Begin with the line containing "brown tissue box [933,402,970,440] -> none" and copy every line after it to the end of the entries, exactly, leaving out the lines before it.

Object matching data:
###

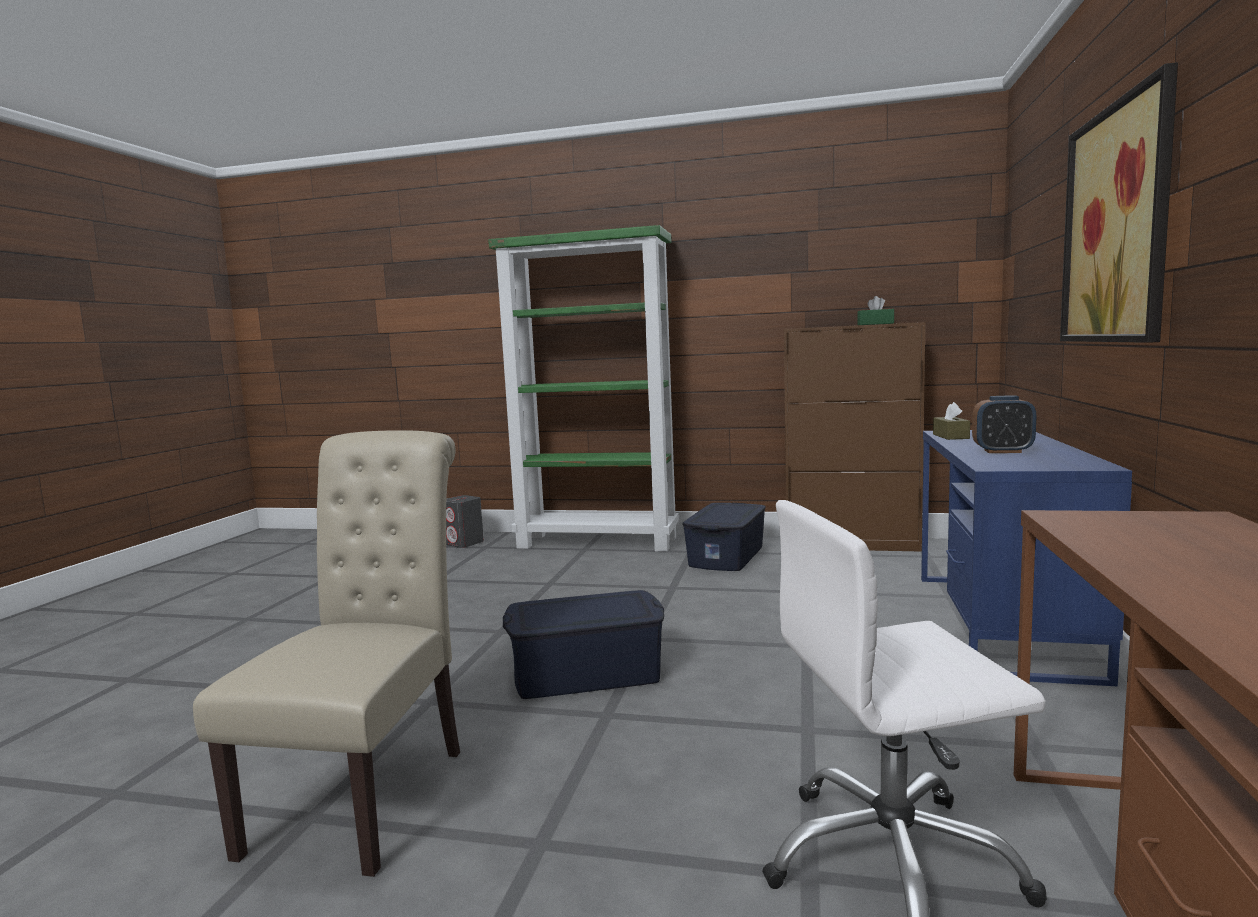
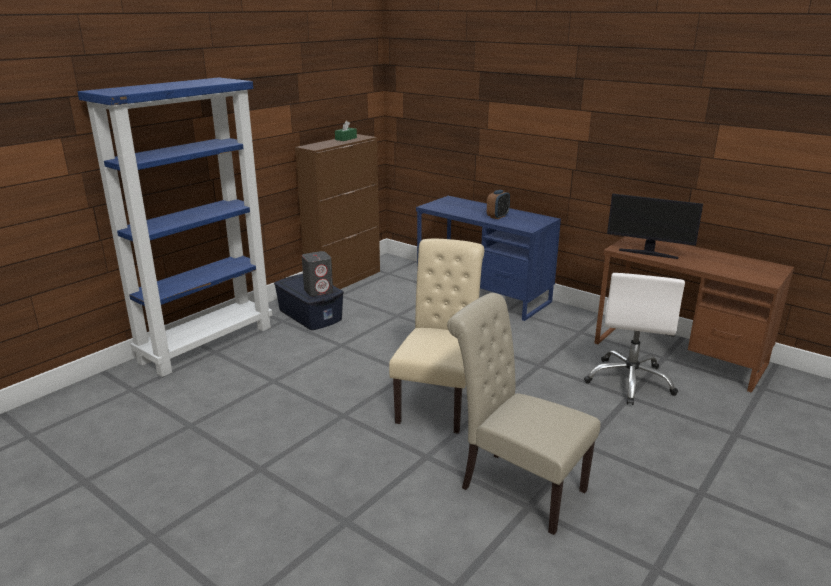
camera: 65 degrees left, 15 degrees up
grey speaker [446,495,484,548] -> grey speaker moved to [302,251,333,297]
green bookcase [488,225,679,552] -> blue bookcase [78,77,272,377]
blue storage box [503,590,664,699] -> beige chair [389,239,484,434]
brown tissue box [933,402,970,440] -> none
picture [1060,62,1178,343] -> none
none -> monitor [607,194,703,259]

###

### Response below
brown tissue box [933,402,970,440] -> none
picture [1060,62,1178,343] -> none
none -> monitor [607,194,703,259]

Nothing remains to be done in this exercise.